Task statement: Pull out the lines from the one containing "December 23, 2025" through the one containing "The Board also", both included, and reproduce them word for word.

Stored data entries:
+ + +

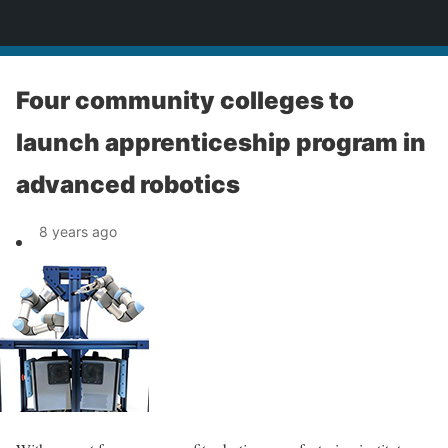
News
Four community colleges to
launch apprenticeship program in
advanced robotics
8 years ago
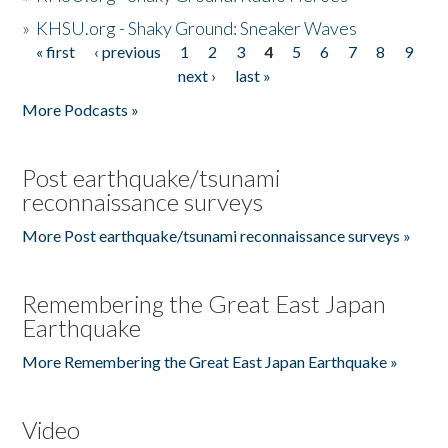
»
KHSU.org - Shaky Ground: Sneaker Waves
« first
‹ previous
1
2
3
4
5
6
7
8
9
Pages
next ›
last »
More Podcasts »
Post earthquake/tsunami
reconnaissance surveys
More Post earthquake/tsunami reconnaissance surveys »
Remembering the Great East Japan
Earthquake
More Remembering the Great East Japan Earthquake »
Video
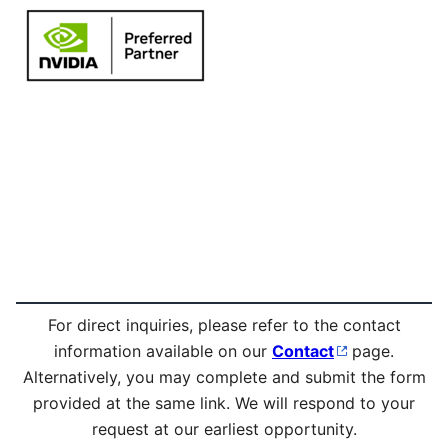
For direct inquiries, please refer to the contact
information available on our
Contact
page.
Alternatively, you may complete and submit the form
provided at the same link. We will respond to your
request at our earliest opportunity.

+ + +

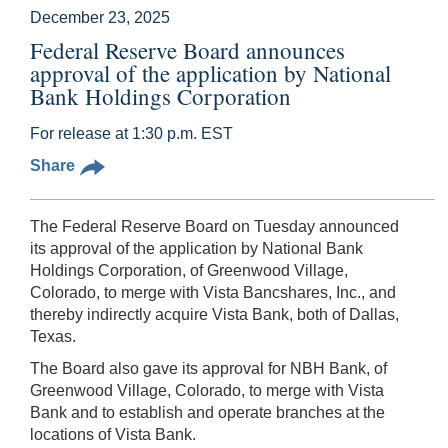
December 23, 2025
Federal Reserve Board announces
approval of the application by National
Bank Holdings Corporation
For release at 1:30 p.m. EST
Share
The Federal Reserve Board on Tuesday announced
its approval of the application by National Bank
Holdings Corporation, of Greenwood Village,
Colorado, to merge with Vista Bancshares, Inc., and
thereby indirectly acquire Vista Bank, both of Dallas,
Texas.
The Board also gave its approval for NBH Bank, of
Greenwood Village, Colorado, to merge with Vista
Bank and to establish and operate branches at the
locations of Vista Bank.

+ + +

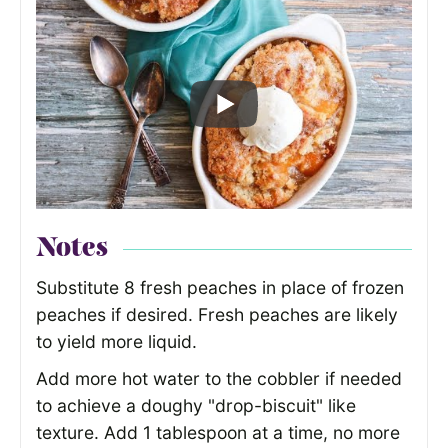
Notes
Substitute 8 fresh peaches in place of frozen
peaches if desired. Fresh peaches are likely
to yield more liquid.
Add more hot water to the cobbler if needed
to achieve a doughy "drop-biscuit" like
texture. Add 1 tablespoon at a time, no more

+ + +

Completed exercise:
December 23, 2025
Federal Reserve Board announces
approval of the application by National
Bank Holdings Corporation
For release at 1:30 p.m. EST
Share
The Federal Reserve Board on Tuesday announced
its approval of the application by National Bank
Holdings Corporation, of Greenwood Village,
Colorado, to merge with Vista Bancshares, Inc., and
thereby indirectly acquire Vista Bank, both of Dallas,
Texas.
The Board also gave its approval for NBH Bank, of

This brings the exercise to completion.